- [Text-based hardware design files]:
————————
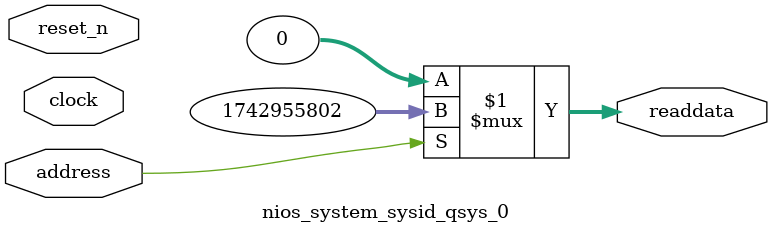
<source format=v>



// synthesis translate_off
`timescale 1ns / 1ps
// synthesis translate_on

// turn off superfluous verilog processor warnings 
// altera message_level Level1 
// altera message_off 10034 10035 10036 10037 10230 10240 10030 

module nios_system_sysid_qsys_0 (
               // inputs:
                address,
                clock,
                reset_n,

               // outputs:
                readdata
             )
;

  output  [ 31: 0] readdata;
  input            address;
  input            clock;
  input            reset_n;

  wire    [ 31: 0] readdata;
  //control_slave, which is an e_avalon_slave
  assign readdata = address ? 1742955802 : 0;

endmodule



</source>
————————
- [About this exercise]: Every line above in which the word "address" occurs needs to be copied.

- [Written response]:
                address,
  input            address;
  assign readdata = address ? 1742955802 : 0;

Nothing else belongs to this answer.